■ **Набор заданий**
- 1) Согласуются ли с отрывком о Гастеве следующие утверждения: (а) сборник «Поэзия рабочего удара» при жизни автора переиздавался шесть раз; (б) архив Гастева после ареста сохранился у его правнука; (в) четвертый сын Гастева погиб на войне? На каждое ответьте «да» или «нет», дословно приведя решающие слова отрывка.
- 2) Кто, согласно отрывку о Гастеве, считал его тексты вершиной пролеткультовской поэзии?
- 3) Продолжите отрывок о Гастеве, начав сразу после его последнего предложения.

Алексей Гастев — революционер-подпольщик, поэт, публицист, человек, освоивший десятки рабочих профессий перед тем как создать свое главное художественное произведение — Центральный институт труда. Больше всего, наверное, он известен как автор сборника стихов «Поэзия рабочего удара» — книги, переизданной при жизни автора шесть раз, и многократно — уже в эпоху оттепели. Его тексты, написанные верлибром, соединяющие поэтическую образность со стилистикой рабочих инструкций, Максим Горький считал вершиной пролеткультовской поэзии. Одновременно Велимир Хлебников в журнале Эль Лисицкого и Ильи Эренбурга «Вещь» представлял Гастева как наследника Пушкина: «Это обломок рабочего пожара, взятого в его чистой сущности. Это не „ты” и не „он”, а твердое „я” пожара рабочей свободы. Это заводской гудок, протягивающий руку, чтобы снять венок с головы усталого Пушкина — чугунные литья, расплавленные в руке».
I
Алексей Капитонович Гастев (1882–1939) хорошо известен всем, кто занимается политической историей ХХ века. С другой стороны, его также хорошо знают специалисты по истории организации труда и профсоюзных движений. Но у него множество и других ипостасей, которые не вмещаются в какие-то одни рамки. Он абсолютно неуловим: путал следы, изобретал псевдонимы и партийные клички, менял даты в анкетах и автобиографиях; после ареста его архив был уничтожен, документы, фотографии разбросаны по разным местам, от Бремена до Томска. Главная сложность заключалась в том, что от Гастева не осталось каких-либо личных вещей, писем, дневников, есть только различные документы, рассеянные по архивам.
Гастев был репрессирован в 1939 году, как и все члены его семьи: бывшая жена Анна Васильева, жена Софья Гастева, трое сыновей, не был репрессирован только четвертый сын — он погиб на войне. Все, что было изъято у них дома, уничтожили практически в тот же день. Чудом в семье сохранились личные фотографии, которые хранились у правнука — поэта Алексея Ткаченко-Гастева. На выставке они представлены: это семейные фото, где Гастев не железный человек, каким привычно представляет его биография, а абсолютно живой.

■ **Предоставленный материал**

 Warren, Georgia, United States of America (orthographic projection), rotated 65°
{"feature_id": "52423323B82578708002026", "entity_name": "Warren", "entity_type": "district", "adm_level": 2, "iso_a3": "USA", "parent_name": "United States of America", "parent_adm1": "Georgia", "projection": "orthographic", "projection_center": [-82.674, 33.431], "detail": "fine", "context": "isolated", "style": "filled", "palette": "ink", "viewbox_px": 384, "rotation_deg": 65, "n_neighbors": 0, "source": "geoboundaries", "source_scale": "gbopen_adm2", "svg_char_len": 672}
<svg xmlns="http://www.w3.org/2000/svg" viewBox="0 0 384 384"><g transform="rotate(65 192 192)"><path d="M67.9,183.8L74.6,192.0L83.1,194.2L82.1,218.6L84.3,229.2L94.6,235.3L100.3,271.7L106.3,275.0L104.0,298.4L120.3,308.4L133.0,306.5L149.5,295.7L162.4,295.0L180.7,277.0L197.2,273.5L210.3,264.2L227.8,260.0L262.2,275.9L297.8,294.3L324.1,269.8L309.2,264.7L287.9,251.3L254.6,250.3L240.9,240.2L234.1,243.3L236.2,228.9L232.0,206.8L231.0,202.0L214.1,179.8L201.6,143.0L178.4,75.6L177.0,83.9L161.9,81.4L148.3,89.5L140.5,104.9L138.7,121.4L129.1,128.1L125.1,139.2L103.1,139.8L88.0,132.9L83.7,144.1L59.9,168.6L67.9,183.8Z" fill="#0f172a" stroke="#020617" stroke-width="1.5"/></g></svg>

■ **Ответы к заданиям**
- 1)
(а) Да: «книги, переизданной при жизни автора шесть раз».
(б) Нет: «после ареста его архив был уничтожен».
(в) Да: «не был репрессирован только четвертый сын — он погиб на войне».

- 2) Максим Горький.

- 3)
Он родился и детство провел в Суздале, а в Москве, где поступил в учительский институт, и началась его подпольная деятельность — вступление в РСДРП. Надо сказать, что Гастев довольно быстро вышел из партии, потому что с большевиками себя не ассоциировал. Он был анархистом-синдикалистом. Даже на допросах в 1938 году Гастев поразительным образом доказывал следователям, что анархо-синдикализм лучше, чем большевизм. Но до смерти Ленина сохранял довольно близкие отношения с ним и с Крупской, сохранился большой объем их шифрованной переписки.
В 1904–1905 годах он был одним из главных организаторов стачек во многих городах: в Иваново-Вознесенске, Наро-Фоминске, Ростове, Ярославле, Костроме, Суздале он был одним из тех.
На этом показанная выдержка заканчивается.